Saturday, June 8, 2013

Confessions of a Slightly Thinner Fat Girl, Part II

Well meaning friends and co-workers have remarked on my weight loss. "You're getting so skinny!" they'll exclaim.

While I appreciate the encouragement and boost to my self-esteem, it is simply a fact that I am not getting skinny. I'm simply less fat.

I still have to shop at a plus-size women's boutique. I'm still two sizes into that boutique. Perhaps in another four months, I'll have to find a new boutique that caters to a different body type.

Even then, however, I will not be skinny. I will still be less fat and approaching something closer to merely overweight, rather than obese. I will be average.

It is also a fact that who I am has not changed at all in the last 60 pounds. All of the me that make me, well, me, is still here. Rattling around in that huge head and slightly less huge body of mine.

I will say, I suppose, that I am more prepared this time around. When I lost weight in grad school, I had never been so thin before, and it was traumatic.

I didn't know or understand my body. That was hugely disconcerting. The image in my head didn't match the image in the mirror and I had no idea who the person looking back at me was.

I was walking down the street one day and passed a newly constructed building on campus. The entire front wall of the building was glass. I happened to glance at the building and saw the reflection of a stunning woman walking close to me. I turned to see who she was, and only then realized that I had caught a glimpse of my own, much thinner, reflection. I ran into a ladies' room, locked myself in the first stall, sat on the toilet and cried.

I would go shopping and pick up clothing that was supposed to fit me (if a bit tightly) 4x, and find that hung off of me, and I would have to back for the 3x; nope, the 2x; nope, the 1x; nope, the XL.

I would sit on the floor of the dressing room in a panic, sobbing, because I did not know this body; and it was my body.

Where did my body go?

How did my body now engage the world?

What did it mean that my body was taking up so much less space? And yet had become so much more visible to others?

How did my body fill a space differently?

How did my body fit the world differently?

Why did I suddenly garner so much more attention?

Men smiled at me. Asked me for the time. When the next bus was expected. The quickest way to the train. All of this was weird.

Frightening were the men who would remark about their desire to engage physically with me.

I cried. A lot.

I haven't had that experience this time around.

I suppose in part because the change feels and looks much less dramatic to me, and because I am not yet thin enough to attract the gaze of men. I do not see any actual changes to my body. Before, when I lost weight, I lost it everywhere, but not everywhere all at once. When I regained it, I regained it disproportionately. The entire shape of my body had changed.

As I lose weight now, I seem to be losing it proportionately. My basic body shape has remained the same. I may be thinner, but the basic outline has not been altered. This makes it difficult for me to see the changes at all.

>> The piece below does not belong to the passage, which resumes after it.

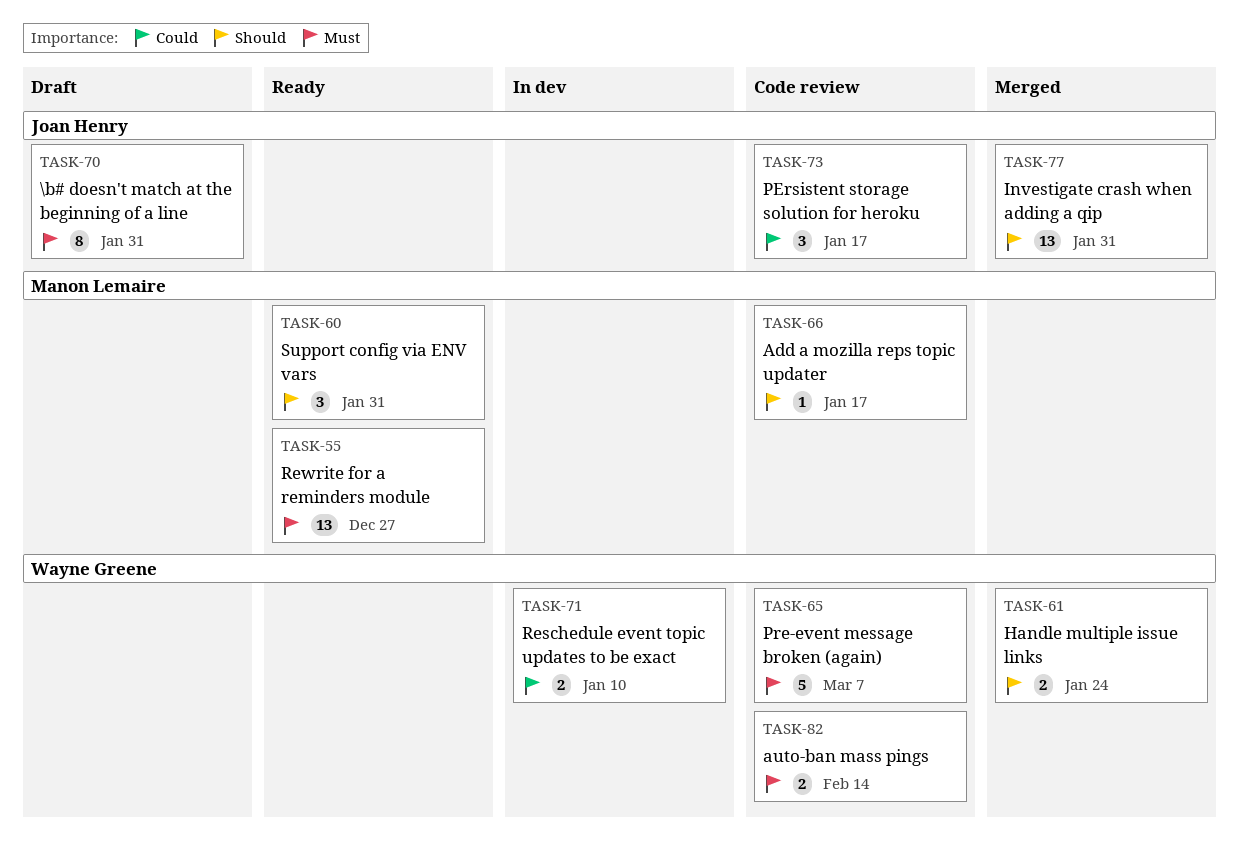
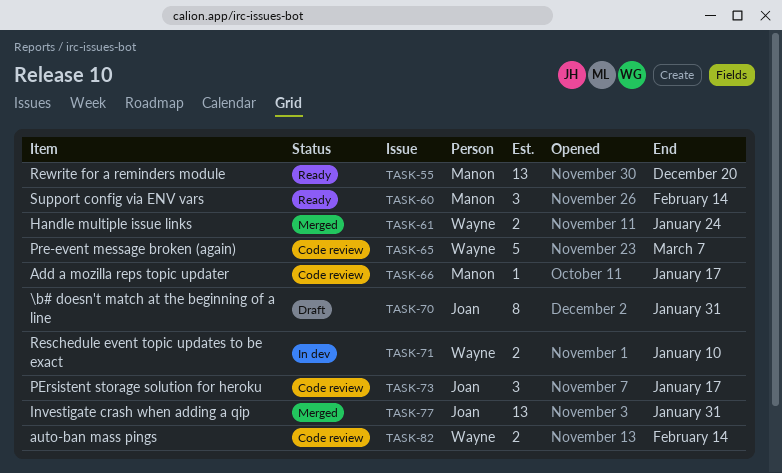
TASK-55, due: Dec 27 -> Dec 20
TASK-60, due: Jan 31 -> Feb 14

I know that my panties have fallen off, my pants are sagging, my shirts are baggy, and my breasts no longer fill out the cups of my bra as the band sits just above my waist. Therefore, I know I need to buy panties, pants, shirts, dresses, and bras that are all a size smaller. So, I remember to grab the next size down.

I look at my body in the mirror and I see great folds of fat that just kind of hang out. They've been hanging out for awhile. They'll continue to hang out for awhile longer. I do notice that my belly button is lower, that I have slightly more wrinkles in place of the fat. But it's still there.

Sometimes, I sigh and wonder why I was so terrified of my thinner body all those years ago rather than appreciative of it.

Mostly, I just look at my saggy fat and think, just X number of pounds to go and I can start running again! Because that was the biggest benefit to being a much thinner fat girl:  I could run.

None of that is what got me writing today, however.

Today, it is simply this:  I appreciate the compliments and attention. It means a lot to me that people have noticed the change.

Please remain cognizant, however, that my value is not inversely proportionate to my weight.

And remember to compliment my character occasionally as well. Because that will never change.